Data shown:
::::
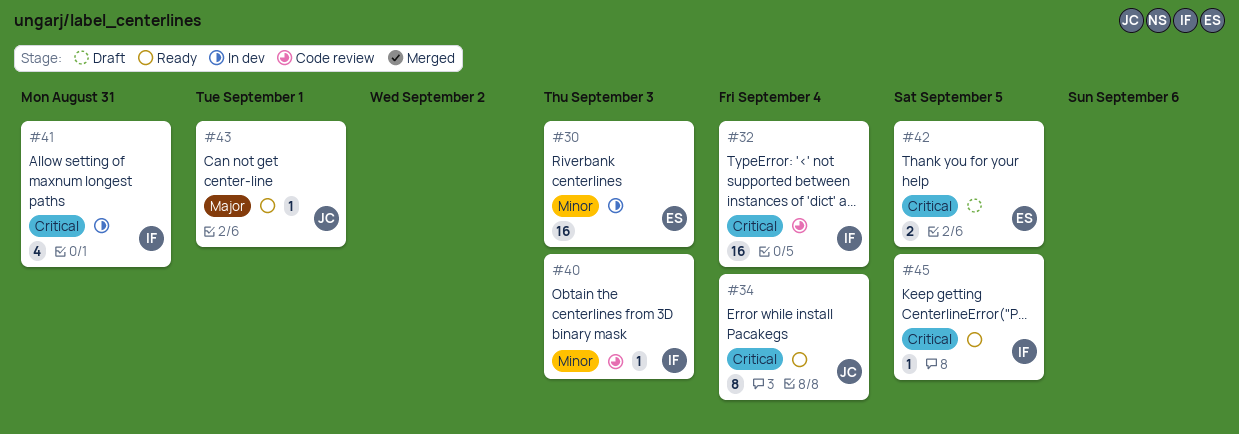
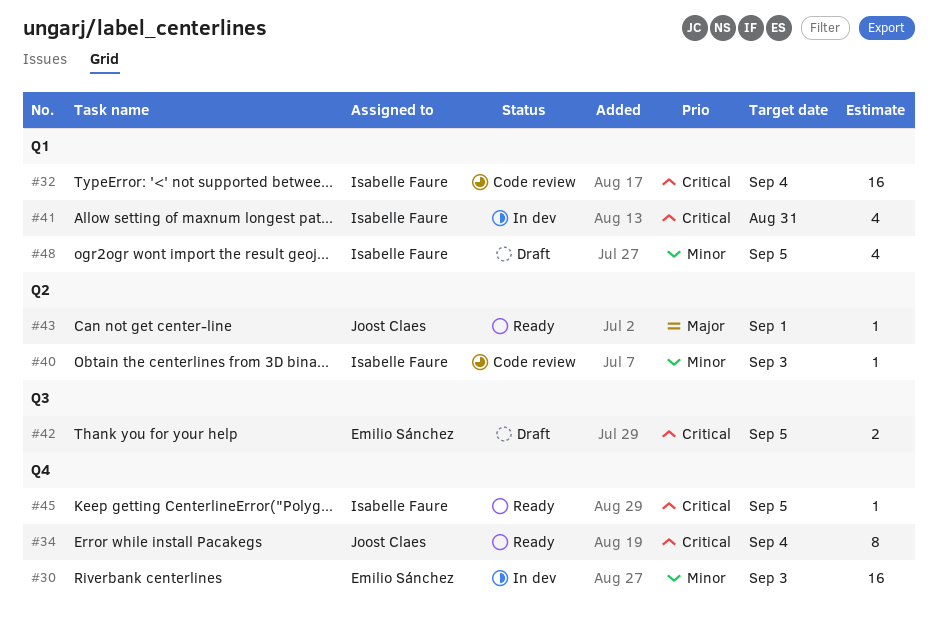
#48: none -> present

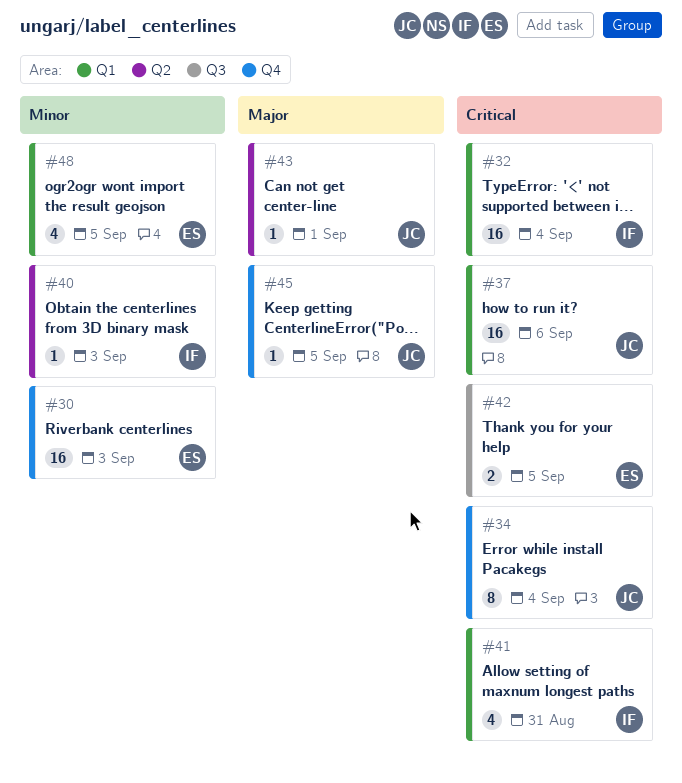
#37: none -> present
#45, owner: Isabelle Faure -> Joost Claes
#45, priority: Critical -> Major
#48, owner: Isabelle Faure -> Emilio Sánchez

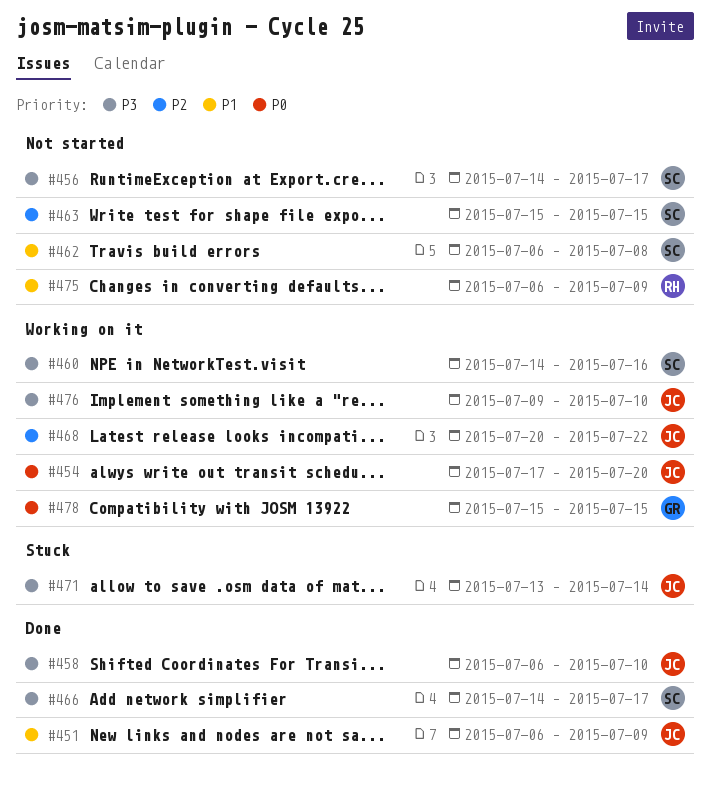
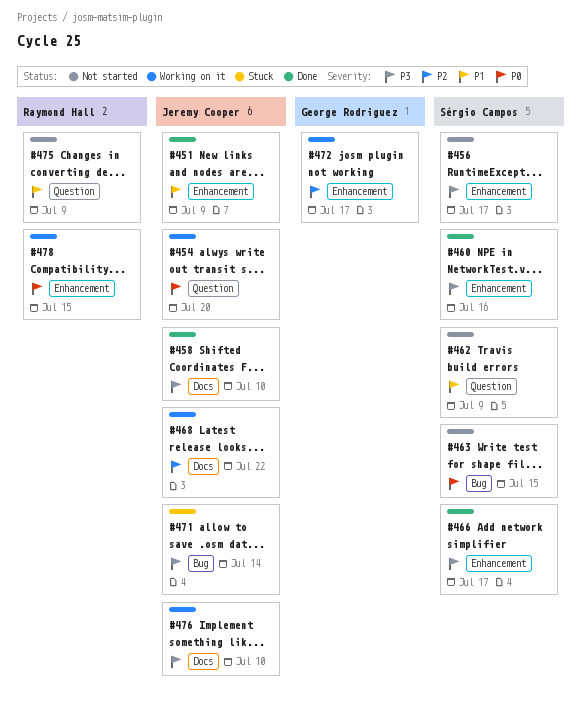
#460, status: Working on it -> Done
#462, due: Jul 8 -> Jul 9
#463, priority: P2 -> P0
#472: none -> present
#478, owner: George Rodriguez -> Raymond Hall

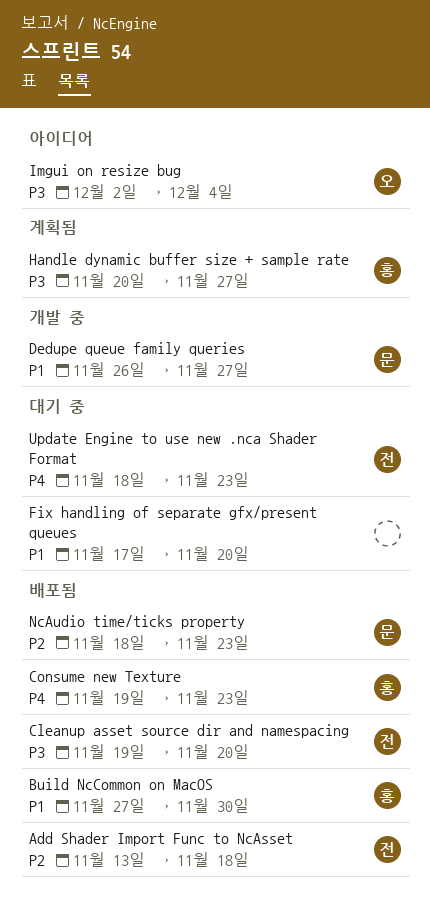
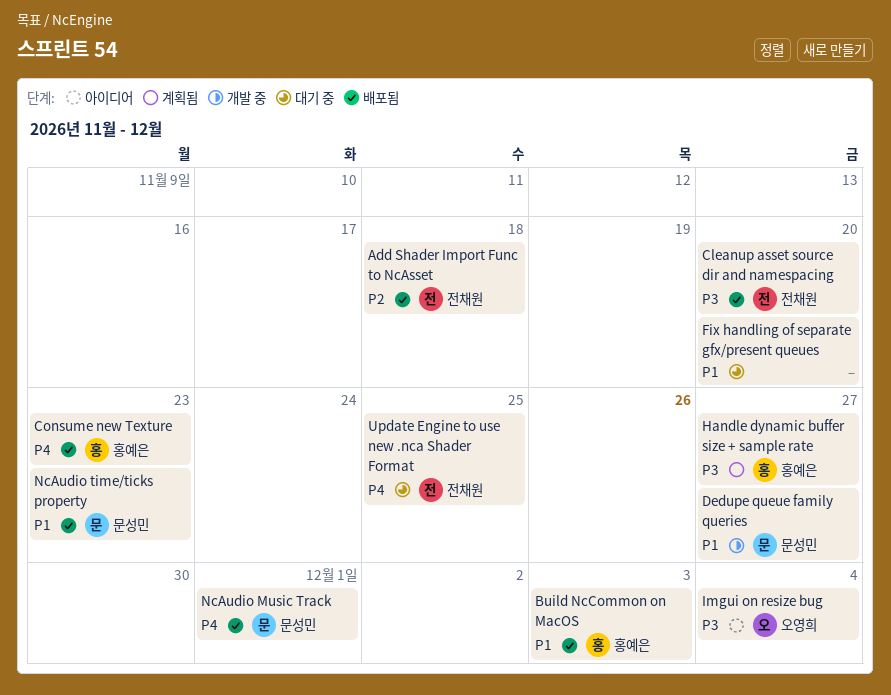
Build NcCommon on MacOS, due: Nov 30 -> Dec 3
NcAudio Music Track: none -> present
NcAudio time/ticks property, priority: P2 -> P1
Update Engine to use new .nca Shader Format, due: Nov 23 -> Nov 25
::::
Exercise objective: Reproduce the lines above letter for letter. The pictures stay behind.

Answer space:
#48: none -> present

#37: none -> present
#45, owner: Isabelle Faure -> Joost Claes
#45, priority: Critical -> Major
#48, owner: Isabelle Faure -> Emilio Sánchez

#460, status: Working on it -> Done
#462, due: Jul 8 -> Jul 9
#463, priority: P2 -> P0
#472: none -> present
#478, owner: George Rodriguez -> Raymond Hall

Build NcCommon on MacOS, due: Nov 30 -> Dec 3
NcAudio Music Track: none -> present
NcAudio time/ticks property, priority: P2 -> P1
Update Engine to use new .nca Shader Format, due: Nov 23 -> Nov 25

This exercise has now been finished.